## TASK DETAILS
Where an image appears in the data, omit it and reproduce the rest exactly.

## GIVEN DATA

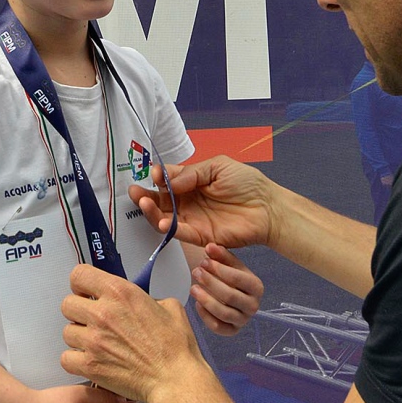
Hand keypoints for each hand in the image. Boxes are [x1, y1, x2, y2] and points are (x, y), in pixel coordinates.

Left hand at [62, 264, 205, 402]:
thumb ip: (144, 298)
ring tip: (97, 344)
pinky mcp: (89, 365)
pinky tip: (92, 360)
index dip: (81, 284)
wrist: (175, 379)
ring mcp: (93, 340)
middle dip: (79, 311)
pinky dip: (75, 360)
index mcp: (120, 293)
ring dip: (79, 337)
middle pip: (68, 304)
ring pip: (67, 332)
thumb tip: (135, 301)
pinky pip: (66, 358)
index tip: (87, 292)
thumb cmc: (176, 347)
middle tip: (93, 320)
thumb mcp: (169, 306)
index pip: (79, 275)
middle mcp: (103, 313)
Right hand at [132, 155, 275, 251]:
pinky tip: (161, 221)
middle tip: (135, 192)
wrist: (267, 208)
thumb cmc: (247, 184)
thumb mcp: (218, 167)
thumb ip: (192, 173)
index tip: (153, 174)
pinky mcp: (199, 235)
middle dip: (145, 196)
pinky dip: (168, 228)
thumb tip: (168, 181)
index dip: (157, 177)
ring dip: (151, 212)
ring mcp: (192, 219)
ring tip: (144, 203)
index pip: (167, 180)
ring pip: (164, 217)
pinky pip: (179, 233)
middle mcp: (188, 201)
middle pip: (160, 200)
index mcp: (192, 182)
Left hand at [191, 243, 264, 335]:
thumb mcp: (227, 263)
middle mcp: (253, 305)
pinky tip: (197, 304)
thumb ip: (220, 254)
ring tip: (193, 288)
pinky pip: (218, 327)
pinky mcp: (232, 330)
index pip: (239, 278)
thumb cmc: (228, 276)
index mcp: (256, 286)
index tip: (204, 261)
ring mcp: (243, 319)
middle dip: (210, 283)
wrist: (229, 292)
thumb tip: (210, 247)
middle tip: (196, 272)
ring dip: (206, 300)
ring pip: (224, 313)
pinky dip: (206, 316)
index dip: (219, 270)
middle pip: (230, 296)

## REPLY TO THE TASK
Hand keypoints for each hand in the image. Boxes are [x1, y1, x2, y2] and points are (x, y), in pixel coordinates.

Left hand at [62, 264, 205, 402]:
thumb ip: (144, 298)
ring tip: (97, 344)
pinky mcp: (89, 365)
pinky tip: (92, 360)
index dip: (81, 284)
wrist: (175, 379)
ring mcp: (93, 340)
middle dip: (79, 311)
pinky dip: (75, 360)
index mcp: (120, 293)
ring dip: (79, 337)
middle pip: (68, 304)
ring pip: (67, 332)
thumb tip: (135, 301)
pinky pip: (66, 358)
index tip: (87, 292)
thumb cmc: (176, 347)
middle tip: (93, 320)
thumb mcp: (169, 306)
index pip: (79, 275)
middle mcp: (103, 313)
Right hand at [132, 155, 275, 251]:
pinky tip: (161, 221)
middle tip: (135, 192)
wrist: (267, 208)
thumb cmc: (247, 184)
thumb mcp: (218, 167)
thumb ip: (192, 173)
index tip: (153, 174)
pinky mcp: (199, 235)
middle dip: (145, 196)
pinky dip: (168, 228)
thumb tip: (168, 181)
index dip: (157, 177)
ring dip: (151, 212)
ring mcp: (192, 219)
ring tip: (144, 203)
index pip: (167, 180)
ring pip: (164, 217)
pinky pip: (179, 233)
middle mcp: (188, 201)
middle pip: (160, 200)
index mcp: (192, 182)
Left hand at [191, 243, 264, 335]:
thumb mcp: (227, 263)
middle mcp: (253, 305)
pinky tip: (197, 304)
thumb ip: (220, 254)
ring tip: (193, 288)
pinky pip: (218, 327)
pinky mcp: (232, 330)
index pip: (239, 278)
thumb cmc: (228, 276)
index mcp: (256, 286)
index tip: (204, 261)
ring mcp: (243, 319)
middle dip: (210, 283)
wrist: (229, 292)
thumb tip: (210, 247)
middle tip: (196, 272)
ring dip: (206, 300)
ring pip: (224, 313)
pinky dip: (206, 316)
index dip: (219, 270)
middle pip: (230, 296)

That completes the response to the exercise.